### REQUIRED ACTION
Scan the data that follows and count the lines with the string "instrumental"; answer with the count alone.

(Records from a dataset)
□ □ □ □ □ □ □
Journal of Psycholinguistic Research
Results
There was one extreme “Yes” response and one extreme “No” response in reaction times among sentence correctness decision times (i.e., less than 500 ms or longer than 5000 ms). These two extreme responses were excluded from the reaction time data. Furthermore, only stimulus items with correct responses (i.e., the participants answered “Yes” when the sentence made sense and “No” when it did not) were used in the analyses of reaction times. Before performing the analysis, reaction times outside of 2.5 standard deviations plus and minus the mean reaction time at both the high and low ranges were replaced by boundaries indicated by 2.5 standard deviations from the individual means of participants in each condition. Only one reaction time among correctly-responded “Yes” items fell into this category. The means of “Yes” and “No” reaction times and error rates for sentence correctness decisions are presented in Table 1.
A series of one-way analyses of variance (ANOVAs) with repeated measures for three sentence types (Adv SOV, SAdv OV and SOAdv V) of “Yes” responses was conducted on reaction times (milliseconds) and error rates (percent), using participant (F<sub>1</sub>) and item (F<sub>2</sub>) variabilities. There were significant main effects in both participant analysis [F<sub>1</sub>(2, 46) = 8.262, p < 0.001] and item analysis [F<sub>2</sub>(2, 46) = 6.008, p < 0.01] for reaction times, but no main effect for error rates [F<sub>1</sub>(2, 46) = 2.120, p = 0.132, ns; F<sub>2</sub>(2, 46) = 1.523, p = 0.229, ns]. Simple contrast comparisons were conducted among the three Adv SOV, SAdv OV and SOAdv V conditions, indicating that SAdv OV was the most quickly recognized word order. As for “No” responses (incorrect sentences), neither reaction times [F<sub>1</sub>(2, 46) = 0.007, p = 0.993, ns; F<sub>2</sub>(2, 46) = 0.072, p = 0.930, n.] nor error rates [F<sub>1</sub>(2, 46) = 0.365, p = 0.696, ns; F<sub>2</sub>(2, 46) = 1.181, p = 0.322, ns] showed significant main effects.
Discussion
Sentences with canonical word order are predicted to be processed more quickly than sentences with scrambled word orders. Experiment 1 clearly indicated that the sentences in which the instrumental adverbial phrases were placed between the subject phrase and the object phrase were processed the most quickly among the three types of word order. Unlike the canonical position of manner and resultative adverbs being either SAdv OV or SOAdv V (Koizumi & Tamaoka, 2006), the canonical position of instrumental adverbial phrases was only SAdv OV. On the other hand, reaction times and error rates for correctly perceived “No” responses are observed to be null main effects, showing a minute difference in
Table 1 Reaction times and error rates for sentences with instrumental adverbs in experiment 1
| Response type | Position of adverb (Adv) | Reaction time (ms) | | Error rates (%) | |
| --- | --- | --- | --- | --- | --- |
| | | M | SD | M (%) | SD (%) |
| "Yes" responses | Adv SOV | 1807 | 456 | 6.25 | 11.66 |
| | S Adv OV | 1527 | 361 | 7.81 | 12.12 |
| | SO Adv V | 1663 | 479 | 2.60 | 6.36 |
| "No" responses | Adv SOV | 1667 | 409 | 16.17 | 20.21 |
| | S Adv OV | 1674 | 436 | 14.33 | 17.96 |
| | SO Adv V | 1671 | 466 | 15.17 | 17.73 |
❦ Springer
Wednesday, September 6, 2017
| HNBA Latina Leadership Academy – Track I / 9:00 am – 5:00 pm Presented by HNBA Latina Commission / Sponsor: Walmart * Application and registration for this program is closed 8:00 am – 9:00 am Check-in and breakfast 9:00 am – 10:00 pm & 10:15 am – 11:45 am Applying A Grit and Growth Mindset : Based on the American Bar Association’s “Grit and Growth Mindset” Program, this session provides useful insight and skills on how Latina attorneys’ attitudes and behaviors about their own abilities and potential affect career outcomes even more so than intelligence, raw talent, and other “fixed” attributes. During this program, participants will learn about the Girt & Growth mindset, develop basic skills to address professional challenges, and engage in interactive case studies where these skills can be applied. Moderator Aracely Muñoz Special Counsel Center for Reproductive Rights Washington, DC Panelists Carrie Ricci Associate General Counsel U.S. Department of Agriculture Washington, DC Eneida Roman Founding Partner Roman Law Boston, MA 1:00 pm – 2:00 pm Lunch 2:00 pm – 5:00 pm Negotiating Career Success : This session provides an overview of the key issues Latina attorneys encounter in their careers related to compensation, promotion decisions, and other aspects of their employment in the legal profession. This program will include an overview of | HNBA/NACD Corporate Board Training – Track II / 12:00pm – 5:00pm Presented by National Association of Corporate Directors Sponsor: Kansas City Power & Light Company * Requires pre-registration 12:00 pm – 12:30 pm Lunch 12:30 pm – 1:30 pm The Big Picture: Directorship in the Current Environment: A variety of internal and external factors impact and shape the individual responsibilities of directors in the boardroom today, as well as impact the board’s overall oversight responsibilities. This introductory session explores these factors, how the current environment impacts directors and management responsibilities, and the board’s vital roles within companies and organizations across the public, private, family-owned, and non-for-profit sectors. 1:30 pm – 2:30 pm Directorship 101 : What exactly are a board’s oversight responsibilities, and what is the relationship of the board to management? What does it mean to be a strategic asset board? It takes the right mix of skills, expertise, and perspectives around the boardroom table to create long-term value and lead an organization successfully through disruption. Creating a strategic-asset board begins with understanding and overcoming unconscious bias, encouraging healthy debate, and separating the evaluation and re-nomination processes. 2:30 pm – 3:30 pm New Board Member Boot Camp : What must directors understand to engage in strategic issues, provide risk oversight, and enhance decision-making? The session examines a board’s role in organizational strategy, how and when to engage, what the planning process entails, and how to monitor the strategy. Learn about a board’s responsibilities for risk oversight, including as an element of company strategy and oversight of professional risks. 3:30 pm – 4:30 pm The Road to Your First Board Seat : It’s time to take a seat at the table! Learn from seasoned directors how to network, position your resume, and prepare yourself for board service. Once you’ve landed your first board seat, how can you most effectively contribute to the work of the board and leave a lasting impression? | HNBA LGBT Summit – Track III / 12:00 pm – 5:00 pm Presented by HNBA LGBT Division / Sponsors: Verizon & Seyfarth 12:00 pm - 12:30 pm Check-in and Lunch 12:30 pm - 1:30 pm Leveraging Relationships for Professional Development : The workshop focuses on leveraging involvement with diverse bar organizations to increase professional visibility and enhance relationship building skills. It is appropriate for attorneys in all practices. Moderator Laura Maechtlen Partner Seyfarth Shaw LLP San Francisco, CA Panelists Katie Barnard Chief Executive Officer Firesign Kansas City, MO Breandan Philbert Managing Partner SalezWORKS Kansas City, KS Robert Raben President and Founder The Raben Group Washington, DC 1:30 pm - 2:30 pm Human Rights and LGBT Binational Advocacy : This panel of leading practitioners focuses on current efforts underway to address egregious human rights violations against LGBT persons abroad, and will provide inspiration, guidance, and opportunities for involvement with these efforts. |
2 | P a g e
□ □ □ □ □ □ □
### WRITTEN SOLUTION
2